> [Materials provided]:

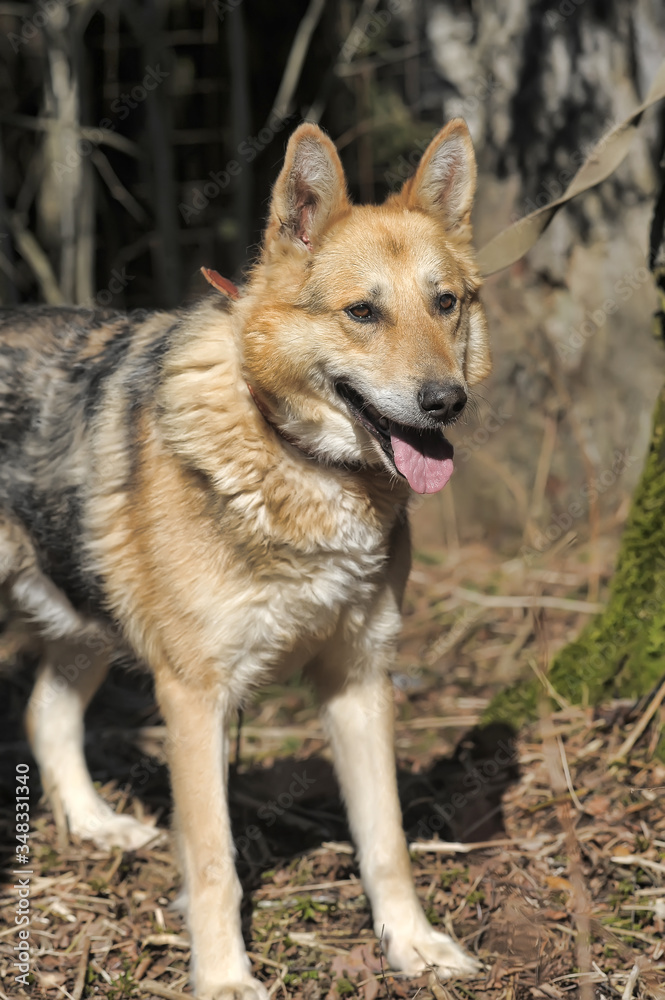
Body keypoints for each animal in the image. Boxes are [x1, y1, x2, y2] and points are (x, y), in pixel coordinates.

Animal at [0, 121, 488, 996]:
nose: (445, 403)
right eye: (362, 312)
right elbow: (214, 864)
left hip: (90, 621)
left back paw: (93, 826)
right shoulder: (194, 698)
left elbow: (387, 843)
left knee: (44, 715)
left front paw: (412, 944)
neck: (295, 460)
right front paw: (224, 978)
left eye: (445, 303)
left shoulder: (359, 681)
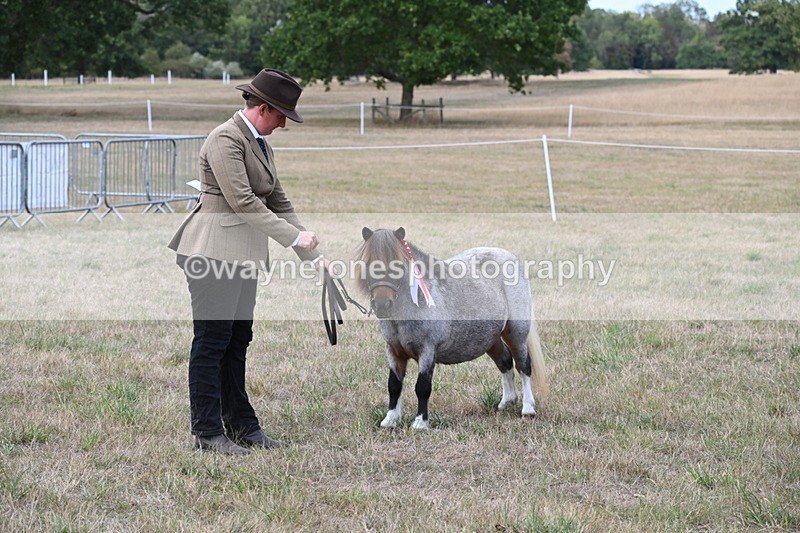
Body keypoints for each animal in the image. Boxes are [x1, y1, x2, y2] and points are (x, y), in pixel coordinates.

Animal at [355, 226, 548, 429]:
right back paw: (507, 402)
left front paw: (420, 422)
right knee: (505, 361)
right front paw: (391, 419)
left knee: (523, 365)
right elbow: (394, 385)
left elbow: (422, 387)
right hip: (491, 338)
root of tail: (510, 256)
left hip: (516, 333)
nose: (382, 304)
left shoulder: (427, 350)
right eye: (368, 263)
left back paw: (528, 408)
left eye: (398, 265)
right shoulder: (394, 351)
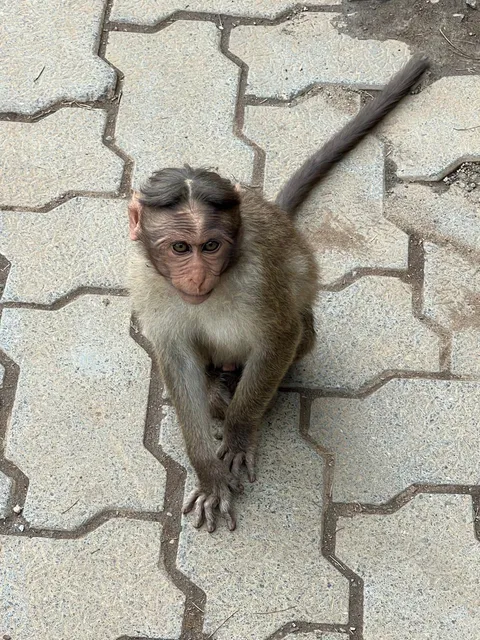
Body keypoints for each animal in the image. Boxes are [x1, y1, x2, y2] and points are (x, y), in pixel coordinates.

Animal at [127, 56, 429, 532]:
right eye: (180, 248)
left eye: (210, 246)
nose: (196, 276)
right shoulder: (144, 282)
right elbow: (175, 359)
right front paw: (208, 471)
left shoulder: (258, 278)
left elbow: (280, 336)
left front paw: (238, 434)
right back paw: (217, 384)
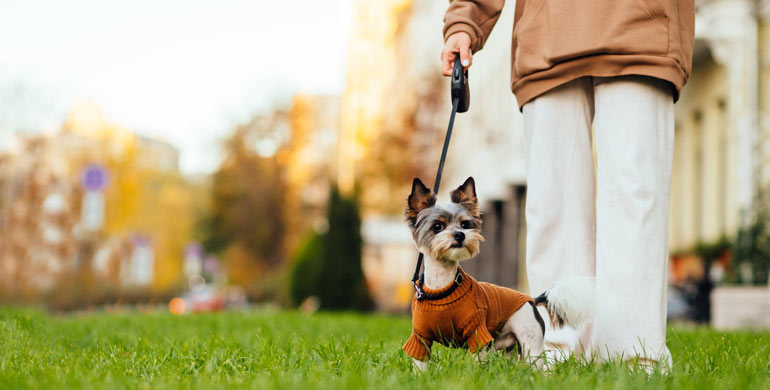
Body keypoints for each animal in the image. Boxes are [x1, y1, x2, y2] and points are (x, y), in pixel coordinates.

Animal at [402, 177, 592, 372]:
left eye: (465, 224)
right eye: (437, 226)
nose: (460, 234)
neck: (443, 286)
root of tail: (532, 300)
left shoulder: (477, 332)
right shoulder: (420, 337)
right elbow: (420, 365)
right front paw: (420, 377)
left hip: (531, 342)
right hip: (509, 348)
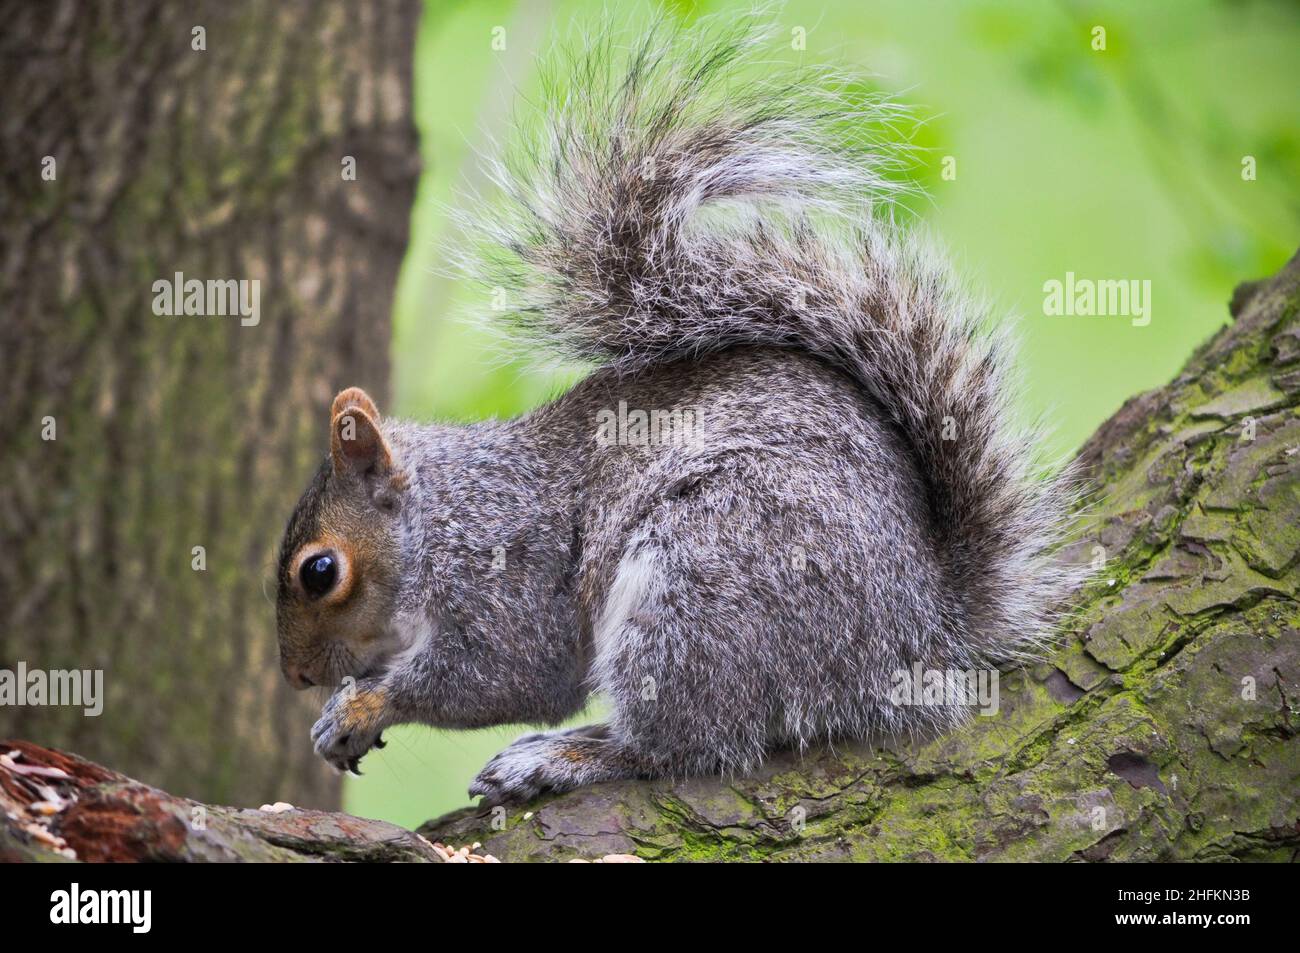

> [Activity]: Write out exactly the opening lines of the data, stopping after the line that holds "left back paw: (93, 826)". Exclude pictures.

> [Response for this exercise]:
Body keypoints for each animal in the image. Boxes are [x1, y1, x2, y2] and points are (x, y), in pixel coordinates.

Animal at [0, 121, 488, 996]:
nose: (445, 403)
right eye: (362, 312)
right elbow: (214, 864)
left hip: (90, 621)
left back paw: (93, 826)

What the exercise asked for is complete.